Iranians have begun voting for a successor to President Mahmoud Ahmadinejad. Reformists have rallied around the moderate cleric Hassan Rowhani, while conservatives and hardliners are divided.
Polls opened on Friday in Iran for presidential elections, according to state television. More than 50 million Iranians were eligible to vote as the country decided who would replace President Ahmadinejad, who has completed the maximum two terms in office.
Politicians campaigned through Thursday in an attempt to win over undecided voters.
Former president and political moderate Akbar Hashemi Rafsanjani urged reform-minded Iranians on Thursday to participate in the presidential election, after some members of the opposition had called for a boycott due to sore feelings over post-election violence in 2009.
"I urge them to vote," Rafsanjani was quoted as saying by several pro-reform newspapers. The former president, who served from 1989-1997, said that Iranians "should not boycott" the ballot.
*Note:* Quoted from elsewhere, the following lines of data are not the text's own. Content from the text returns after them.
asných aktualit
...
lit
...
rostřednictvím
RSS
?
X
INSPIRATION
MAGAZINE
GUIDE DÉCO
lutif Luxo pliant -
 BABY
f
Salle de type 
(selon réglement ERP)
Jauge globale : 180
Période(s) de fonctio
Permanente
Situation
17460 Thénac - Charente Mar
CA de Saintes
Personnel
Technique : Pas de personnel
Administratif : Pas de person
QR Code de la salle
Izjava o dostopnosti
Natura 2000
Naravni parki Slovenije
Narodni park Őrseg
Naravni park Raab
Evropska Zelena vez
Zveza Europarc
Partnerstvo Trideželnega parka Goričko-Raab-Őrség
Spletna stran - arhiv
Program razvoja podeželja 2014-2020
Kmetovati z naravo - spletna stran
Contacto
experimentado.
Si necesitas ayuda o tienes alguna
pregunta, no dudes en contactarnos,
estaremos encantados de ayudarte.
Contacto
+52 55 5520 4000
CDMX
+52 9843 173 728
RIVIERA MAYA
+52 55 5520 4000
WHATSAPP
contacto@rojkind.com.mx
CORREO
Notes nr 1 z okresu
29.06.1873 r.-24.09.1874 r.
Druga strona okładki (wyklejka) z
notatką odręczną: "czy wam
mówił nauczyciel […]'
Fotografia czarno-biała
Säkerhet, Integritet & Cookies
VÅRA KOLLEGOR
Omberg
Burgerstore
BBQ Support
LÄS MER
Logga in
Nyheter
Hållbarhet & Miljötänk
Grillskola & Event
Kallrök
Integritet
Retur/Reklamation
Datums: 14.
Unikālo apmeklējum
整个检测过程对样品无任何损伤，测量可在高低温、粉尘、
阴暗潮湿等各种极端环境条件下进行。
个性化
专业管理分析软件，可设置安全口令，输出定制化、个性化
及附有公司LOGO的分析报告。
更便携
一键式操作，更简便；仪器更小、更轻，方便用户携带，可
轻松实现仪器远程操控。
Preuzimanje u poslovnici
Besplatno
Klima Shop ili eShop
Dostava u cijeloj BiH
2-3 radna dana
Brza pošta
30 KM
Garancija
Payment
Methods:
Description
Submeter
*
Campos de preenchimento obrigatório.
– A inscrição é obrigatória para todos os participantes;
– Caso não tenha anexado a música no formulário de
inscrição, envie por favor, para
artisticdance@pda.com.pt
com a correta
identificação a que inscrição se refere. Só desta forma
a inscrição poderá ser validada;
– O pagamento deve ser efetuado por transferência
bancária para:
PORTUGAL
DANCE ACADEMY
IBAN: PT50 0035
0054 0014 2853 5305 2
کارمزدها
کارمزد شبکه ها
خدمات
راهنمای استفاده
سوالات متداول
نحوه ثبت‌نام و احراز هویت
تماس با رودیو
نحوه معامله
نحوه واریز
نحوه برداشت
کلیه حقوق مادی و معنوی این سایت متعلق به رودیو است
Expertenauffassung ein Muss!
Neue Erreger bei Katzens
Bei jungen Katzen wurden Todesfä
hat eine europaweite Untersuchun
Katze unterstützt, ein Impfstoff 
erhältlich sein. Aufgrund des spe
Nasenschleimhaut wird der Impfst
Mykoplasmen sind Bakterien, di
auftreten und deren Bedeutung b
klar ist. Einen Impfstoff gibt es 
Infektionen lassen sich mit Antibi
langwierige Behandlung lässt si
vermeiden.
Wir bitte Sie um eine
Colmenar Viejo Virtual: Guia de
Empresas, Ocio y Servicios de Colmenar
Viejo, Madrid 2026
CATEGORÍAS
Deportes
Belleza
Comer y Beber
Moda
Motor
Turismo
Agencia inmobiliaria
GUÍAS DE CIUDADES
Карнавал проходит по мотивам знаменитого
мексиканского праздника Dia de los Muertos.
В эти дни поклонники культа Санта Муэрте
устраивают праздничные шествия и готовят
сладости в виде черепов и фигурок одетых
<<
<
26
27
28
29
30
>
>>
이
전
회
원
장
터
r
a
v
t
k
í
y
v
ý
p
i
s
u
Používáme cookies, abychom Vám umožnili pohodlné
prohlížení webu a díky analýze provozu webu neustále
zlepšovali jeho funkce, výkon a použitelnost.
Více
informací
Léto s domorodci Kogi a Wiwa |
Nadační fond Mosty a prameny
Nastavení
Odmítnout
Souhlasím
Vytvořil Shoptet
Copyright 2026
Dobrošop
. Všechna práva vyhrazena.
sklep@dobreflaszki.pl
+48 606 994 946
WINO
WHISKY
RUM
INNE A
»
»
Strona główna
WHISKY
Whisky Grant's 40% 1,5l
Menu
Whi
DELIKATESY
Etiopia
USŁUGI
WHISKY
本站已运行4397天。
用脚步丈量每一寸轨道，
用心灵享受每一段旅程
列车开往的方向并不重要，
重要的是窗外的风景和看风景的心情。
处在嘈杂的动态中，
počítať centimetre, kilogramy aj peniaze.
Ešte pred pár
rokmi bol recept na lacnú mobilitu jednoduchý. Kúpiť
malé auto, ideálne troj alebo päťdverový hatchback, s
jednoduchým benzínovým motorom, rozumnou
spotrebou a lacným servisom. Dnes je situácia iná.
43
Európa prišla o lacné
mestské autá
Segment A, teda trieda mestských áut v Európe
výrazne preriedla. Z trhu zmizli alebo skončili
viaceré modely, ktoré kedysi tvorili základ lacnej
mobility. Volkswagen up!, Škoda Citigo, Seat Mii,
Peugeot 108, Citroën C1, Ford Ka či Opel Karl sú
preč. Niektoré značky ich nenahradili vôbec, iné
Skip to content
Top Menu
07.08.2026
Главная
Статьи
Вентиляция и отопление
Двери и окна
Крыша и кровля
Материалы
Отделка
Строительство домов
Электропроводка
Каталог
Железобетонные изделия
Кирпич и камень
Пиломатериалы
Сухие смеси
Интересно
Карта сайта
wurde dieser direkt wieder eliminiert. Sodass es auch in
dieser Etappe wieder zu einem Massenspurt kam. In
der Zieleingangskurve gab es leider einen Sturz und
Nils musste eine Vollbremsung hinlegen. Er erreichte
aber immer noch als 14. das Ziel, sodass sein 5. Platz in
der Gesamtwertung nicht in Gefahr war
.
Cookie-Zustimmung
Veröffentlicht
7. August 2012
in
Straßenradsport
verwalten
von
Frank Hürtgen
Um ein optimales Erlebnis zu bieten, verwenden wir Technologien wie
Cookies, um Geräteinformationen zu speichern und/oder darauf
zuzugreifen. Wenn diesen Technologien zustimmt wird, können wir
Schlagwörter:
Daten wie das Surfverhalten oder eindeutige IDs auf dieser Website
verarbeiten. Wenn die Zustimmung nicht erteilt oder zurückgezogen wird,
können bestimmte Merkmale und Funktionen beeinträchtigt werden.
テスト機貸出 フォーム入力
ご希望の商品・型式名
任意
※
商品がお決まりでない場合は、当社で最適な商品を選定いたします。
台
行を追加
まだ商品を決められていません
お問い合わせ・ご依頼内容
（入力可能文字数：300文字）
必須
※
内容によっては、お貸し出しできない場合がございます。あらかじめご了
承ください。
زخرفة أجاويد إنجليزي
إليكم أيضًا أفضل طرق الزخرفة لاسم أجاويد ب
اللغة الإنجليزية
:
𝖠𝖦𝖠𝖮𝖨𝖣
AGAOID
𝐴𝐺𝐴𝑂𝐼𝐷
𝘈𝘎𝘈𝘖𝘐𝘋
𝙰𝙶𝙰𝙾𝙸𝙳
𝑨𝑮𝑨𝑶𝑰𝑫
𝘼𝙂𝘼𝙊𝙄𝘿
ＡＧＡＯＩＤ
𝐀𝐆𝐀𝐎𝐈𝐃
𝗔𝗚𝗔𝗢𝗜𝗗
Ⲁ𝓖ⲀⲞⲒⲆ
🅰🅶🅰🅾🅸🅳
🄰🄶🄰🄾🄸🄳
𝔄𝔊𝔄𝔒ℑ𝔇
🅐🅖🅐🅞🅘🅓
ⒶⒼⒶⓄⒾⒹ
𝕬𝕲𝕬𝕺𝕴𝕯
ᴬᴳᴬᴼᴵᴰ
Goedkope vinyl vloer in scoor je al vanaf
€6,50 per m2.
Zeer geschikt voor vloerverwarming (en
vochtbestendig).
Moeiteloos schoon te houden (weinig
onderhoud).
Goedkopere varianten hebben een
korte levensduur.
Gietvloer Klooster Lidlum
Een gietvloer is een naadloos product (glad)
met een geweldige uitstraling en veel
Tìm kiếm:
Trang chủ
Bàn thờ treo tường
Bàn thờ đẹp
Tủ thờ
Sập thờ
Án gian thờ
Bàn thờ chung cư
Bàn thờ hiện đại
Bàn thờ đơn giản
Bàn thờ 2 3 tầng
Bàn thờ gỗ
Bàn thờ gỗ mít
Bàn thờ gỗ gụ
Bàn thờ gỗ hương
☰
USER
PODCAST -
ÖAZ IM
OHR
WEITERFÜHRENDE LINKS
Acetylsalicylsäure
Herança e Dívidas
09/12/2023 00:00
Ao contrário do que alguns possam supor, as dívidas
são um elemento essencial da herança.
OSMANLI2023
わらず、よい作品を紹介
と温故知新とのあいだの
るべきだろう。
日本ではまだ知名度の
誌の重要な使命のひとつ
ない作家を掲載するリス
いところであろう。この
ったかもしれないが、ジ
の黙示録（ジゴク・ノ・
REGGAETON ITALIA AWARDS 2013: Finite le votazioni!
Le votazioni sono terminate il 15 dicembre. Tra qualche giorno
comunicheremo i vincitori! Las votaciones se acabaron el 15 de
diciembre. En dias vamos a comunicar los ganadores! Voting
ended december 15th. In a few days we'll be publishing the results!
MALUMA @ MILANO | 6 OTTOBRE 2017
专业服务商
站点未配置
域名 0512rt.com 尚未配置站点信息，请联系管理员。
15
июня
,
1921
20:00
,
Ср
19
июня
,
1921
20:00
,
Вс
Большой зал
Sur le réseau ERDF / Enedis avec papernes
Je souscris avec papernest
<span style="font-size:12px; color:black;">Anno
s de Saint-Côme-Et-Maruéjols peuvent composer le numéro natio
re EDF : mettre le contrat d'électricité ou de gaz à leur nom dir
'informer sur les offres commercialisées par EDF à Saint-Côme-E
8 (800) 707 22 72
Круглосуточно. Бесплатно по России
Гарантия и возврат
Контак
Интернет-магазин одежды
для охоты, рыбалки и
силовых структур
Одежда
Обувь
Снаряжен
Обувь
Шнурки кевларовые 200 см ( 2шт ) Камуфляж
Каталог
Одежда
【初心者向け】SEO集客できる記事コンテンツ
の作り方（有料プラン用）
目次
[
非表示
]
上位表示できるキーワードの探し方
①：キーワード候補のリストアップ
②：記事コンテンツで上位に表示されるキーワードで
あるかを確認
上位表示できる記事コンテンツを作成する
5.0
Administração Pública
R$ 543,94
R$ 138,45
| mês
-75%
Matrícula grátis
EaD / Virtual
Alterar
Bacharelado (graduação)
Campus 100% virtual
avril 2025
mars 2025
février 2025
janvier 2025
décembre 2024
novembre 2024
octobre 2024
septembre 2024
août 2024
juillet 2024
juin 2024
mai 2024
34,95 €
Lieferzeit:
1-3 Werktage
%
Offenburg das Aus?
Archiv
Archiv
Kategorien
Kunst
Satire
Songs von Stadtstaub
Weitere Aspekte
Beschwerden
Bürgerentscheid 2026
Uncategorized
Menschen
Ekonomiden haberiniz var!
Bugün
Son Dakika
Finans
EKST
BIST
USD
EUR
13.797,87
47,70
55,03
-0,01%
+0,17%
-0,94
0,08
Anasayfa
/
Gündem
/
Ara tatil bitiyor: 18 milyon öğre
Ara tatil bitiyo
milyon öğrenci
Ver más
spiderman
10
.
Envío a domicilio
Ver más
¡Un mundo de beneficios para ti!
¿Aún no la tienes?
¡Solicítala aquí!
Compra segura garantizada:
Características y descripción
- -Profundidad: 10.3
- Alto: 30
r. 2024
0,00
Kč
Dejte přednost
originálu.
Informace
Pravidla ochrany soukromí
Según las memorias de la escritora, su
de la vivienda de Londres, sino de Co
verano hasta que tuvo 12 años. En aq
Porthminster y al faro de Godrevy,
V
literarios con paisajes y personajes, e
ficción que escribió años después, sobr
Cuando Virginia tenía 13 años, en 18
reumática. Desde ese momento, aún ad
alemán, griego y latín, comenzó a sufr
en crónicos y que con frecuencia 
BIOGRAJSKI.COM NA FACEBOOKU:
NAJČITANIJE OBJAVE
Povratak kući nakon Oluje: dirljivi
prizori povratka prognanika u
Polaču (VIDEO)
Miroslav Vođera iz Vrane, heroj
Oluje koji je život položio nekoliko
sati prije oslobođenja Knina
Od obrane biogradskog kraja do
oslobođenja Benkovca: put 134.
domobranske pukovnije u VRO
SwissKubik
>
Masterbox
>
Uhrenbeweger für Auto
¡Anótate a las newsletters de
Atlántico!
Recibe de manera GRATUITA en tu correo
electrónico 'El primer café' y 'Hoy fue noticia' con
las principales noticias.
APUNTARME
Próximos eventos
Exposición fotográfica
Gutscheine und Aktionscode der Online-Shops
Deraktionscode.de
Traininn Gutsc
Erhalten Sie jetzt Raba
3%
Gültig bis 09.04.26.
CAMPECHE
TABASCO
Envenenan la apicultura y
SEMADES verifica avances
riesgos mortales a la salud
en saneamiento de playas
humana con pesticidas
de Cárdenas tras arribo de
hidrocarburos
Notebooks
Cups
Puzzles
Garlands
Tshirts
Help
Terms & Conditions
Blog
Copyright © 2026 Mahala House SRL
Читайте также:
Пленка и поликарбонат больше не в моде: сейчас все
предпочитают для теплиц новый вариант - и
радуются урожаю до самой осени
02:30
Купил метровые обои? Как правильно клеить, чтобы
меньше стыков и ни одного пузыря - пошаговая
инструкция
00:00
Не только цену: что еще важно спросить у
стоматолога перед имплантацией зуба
In 2009, Ahmedinejad's re-election sparked mass protests by the opposition Green Movement, which alleged that the polls had been fixed.
The mass protests, the most severe public unrest since the 1979 Islamic Revolution, were later crushed by the security services. The two reform candidates, Mir Hossein Mousavi and Mehdi Karroubi, were subsequently placed under house arrest.
Reformists rally, conservatives divided
This year, reformists have sought to form a united front. They successfully pressured the other moderate candidate, Mohammad Reza Aref, to withdraw from the race earlier in the week to avoid splitting the vote with Rowhani.
Rowhani is a moderate cleric who served as Iran's chief nuclear negotiator from 2003-2005.
The conservatives, meanwhile, have been unable to rally behind one candidate. Five conservative candidates, including Iran's current chief nuclear negotiator Saeed Jalili, are in the running.
"Unless the remaining conservative candidates coalesce, a splintered conservative field will face a candidate in Rowhani, who has the backing of significant political and social forces in Iran," Reza Marashi, with the US-based National Iranian American Council, told the news agency AFP.
Tehran-based conservative political analyst Mehdi Fazayeli said that the divided field could "transform the river of conservative votes into a multitude of small streams."
Whoever wins on Friday will face an economy badly battered by tough US and EU economic sanctions, imposed over allegations that Iran is seeking to develop nuclear weapons.